* RECORDS PROVIDED *

# # #

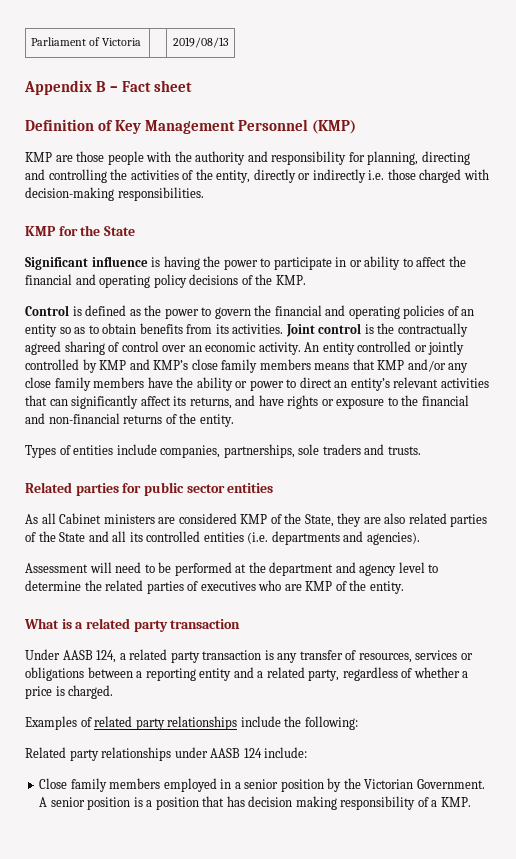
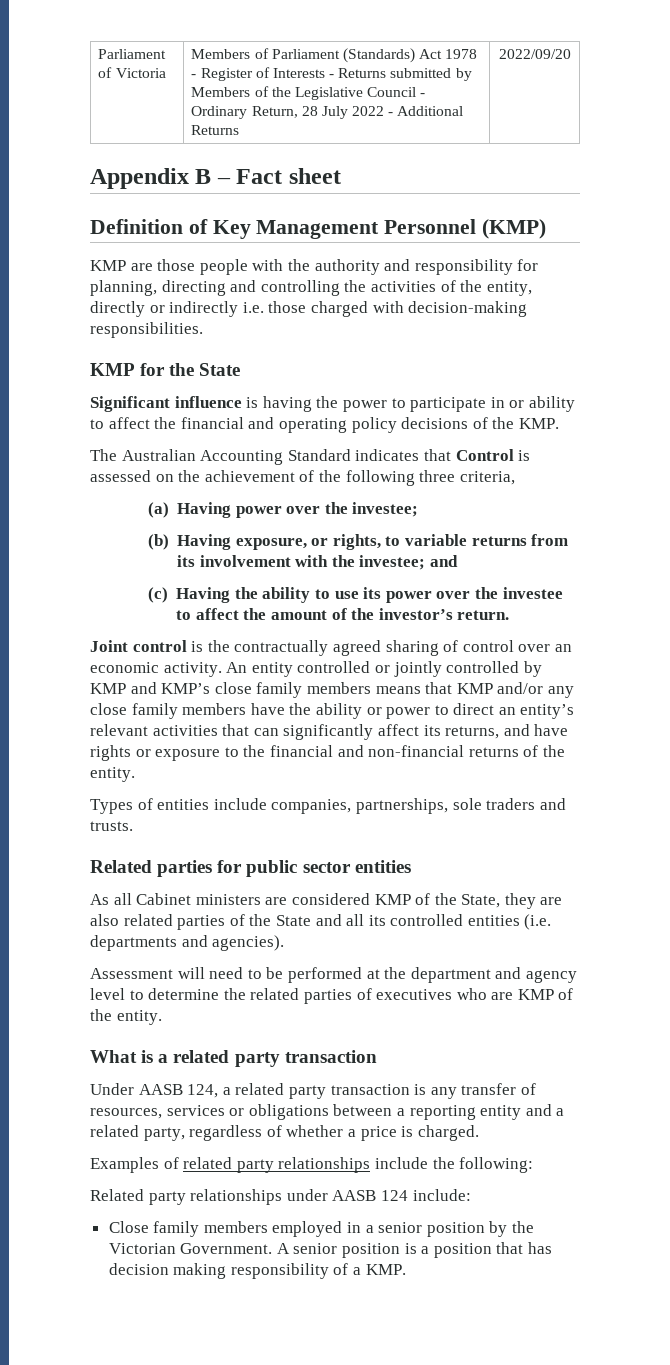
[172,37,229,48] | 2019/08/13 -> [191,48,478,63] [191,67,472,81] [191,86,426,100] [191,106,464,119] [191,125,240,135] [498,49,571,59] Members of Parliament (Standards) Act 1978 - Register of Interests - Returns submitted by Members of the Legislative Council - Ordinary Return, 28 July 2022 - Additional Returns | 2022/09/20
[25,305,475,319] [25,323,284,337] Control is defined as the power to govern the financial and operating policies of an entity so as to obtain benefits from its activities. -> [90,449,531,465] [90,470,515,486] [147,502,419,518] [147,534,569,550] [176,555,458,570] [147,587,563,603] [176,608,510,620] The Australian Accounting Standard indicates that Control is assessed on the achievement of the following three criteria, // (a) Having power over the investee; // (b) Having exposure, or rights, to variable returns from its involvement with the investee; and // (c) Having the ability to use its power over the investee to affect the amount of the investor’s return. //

# # #

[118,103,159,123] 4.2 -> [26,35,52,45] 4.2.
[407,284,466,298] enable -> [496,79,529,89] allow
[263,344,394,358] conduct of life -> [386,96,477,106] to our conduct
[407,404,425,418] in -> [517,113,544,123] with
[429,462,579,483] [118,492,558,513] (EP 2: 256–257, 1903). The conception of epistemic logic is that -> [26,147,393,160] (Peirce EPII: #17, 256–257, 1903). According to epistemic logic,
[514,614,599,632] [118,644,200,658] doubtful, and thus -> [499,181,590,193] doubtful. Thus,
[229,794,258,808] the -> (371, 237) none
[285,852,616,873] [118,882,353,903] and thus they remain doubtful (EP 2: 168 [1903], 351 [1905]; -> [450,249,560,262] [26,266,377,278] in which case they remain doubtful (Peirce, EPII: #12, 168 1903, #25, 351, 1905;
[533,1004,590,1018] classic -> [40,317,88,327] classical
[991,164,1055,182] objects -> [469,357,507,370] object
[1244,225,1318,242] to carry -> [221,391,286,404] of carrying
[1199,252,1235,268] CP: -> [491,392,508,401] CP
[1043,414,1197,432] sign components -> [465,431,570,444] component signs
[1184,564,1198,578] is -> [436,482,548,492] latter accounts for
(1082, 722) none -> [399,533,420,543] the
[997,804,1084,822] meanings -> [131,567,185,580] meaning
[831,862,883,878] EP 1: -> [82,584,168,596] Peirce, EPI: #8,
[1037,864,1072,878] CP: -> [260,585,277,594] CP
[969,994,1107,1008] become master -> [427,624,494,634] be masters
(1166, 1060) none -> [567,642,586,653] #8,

# # #

* WHAT THE EXERCISE ASKS *
The answer must be every line of the data that contains the word "none".

* RESULT BELOW *
[229,794,258,808] the -> (371, 237) none
(1082, 722) none -> [399,533,420,543] the
(1166, 1060) none -> [567,642,586,653] #8,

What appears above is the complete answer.